= William Alexander Fairbairn =

Scottish forester and ornithologist

William Alexander Fairbairn FRSE MBOU (died 1984) was a Scottish forester and ornithologist. He was a co-founder of the Central Forestry Examination Board.

==Life==
He was born around 1902 in Edinburgh. He was educated at George Heriot's School then attended the University of Edinburgh graduating with a BSc in 1924. He then spent a year at Trinity College, Oxford undertaking their Colonial Probationers Course. During both his school and university years he was a keen rugby player, including taking part in an international match in France in 1925. In the autumn of 1925 he was posted to Nigeria as part of the Colonial Forest Service. In the 1930s he made several trips into the Sahara for research purposes.
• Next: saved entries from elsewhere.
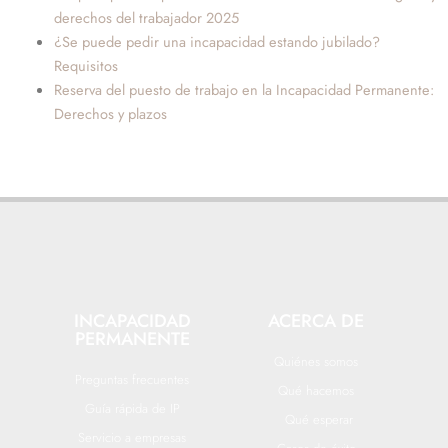
derechos del trabajador 2025
¿Se puede pedir una incapacidad estando jubilado?
Requisitos
Reserva del puesto de trabajo en la Incapacidad Permanente:
Derechos y plazos
INCAPACIDAD
ACERCA DE
PERMANENTE
Quiénes somos
Preguntas frecuentes
Qué hacemos
Guía rápida de IP
Qué esperar
Servicio a empresas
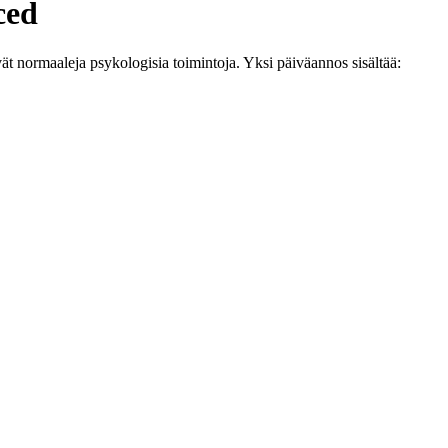
ced
vät normaaleja psykologisia toimintoja. Yksi päiväannos sisältää:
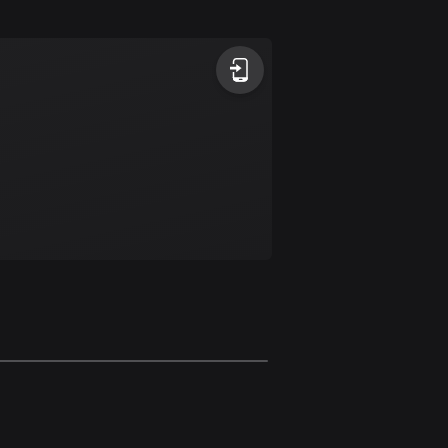
1 rutt
Antigua och Barbuda
1 rutt
Argentina
885 rutter
Armenien
2 rutter
Aruba
8 rutter
Australien
89701 rutter
Azerbajdzjan
5 rutter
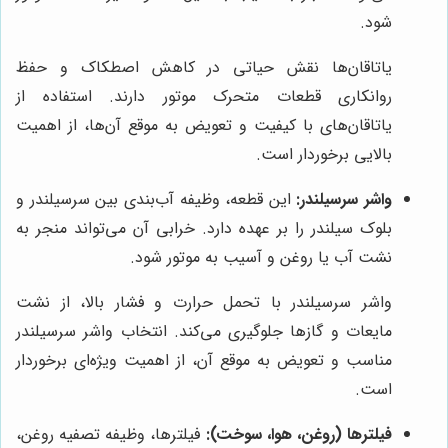
شود.
یاتاقان‌ها نقش حیاتی در کاهش اصطکاک و حفظ
روانکاری قطعات متحرک موتور دارند. استفاده از
یاتاقان‌های با کیفیت و تعویض به موقع آن‌ها، از اهمیت
بالایی برخوردار است.
واشر سرسیلندر:
این قطعه، وظیفه آب‌بندی بین سرسیلندر و
بلوک سیلندر را بر عهده دارد. خرابی آن می‌تواند منجر به
نشت آب یا روغن و آسیب به موتور شود.
واشر سرسیلندر با تحمل حرارت و فشار بالا، از نشت
مایعات و گازها جلوگیری می‌کند. انتخاب واشر سرسیلندر
مناسب و تعویض به موقع آن، از اهمیت ویژه‌ای برخوردار
است.
فیلترها (روغن، هوا، سوخت):
فیلترها، وظیفه تصفیه روغن،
In the Second World War he served in the Royal West African Frontier Force (RWAFF), Nigerian Regiment, later rising to be an intelligence officer at the rank of captain. He retired from the Colonial Forest Service in 1948 and obtained a post as lecturer in forestry at the University of Edinburgh, holding this position until 1967, when he fully retired. The University of Edinburgh had awarded him an honorary doctorate (DSc) for his reports on vegetation in arid areas in 1944.

In 1955 he was elected a Fellow of the Royal Society of Edinburgh. His proposers were Mark Loudon Anderson, Robert Grant, James Ritchie and C. T. R. Wilson.

He died on 28 November 1984 aged 82.

==Family==
He married Margaret Stevenson whom he met through her brothers who were fellow students whilst he studied forestry.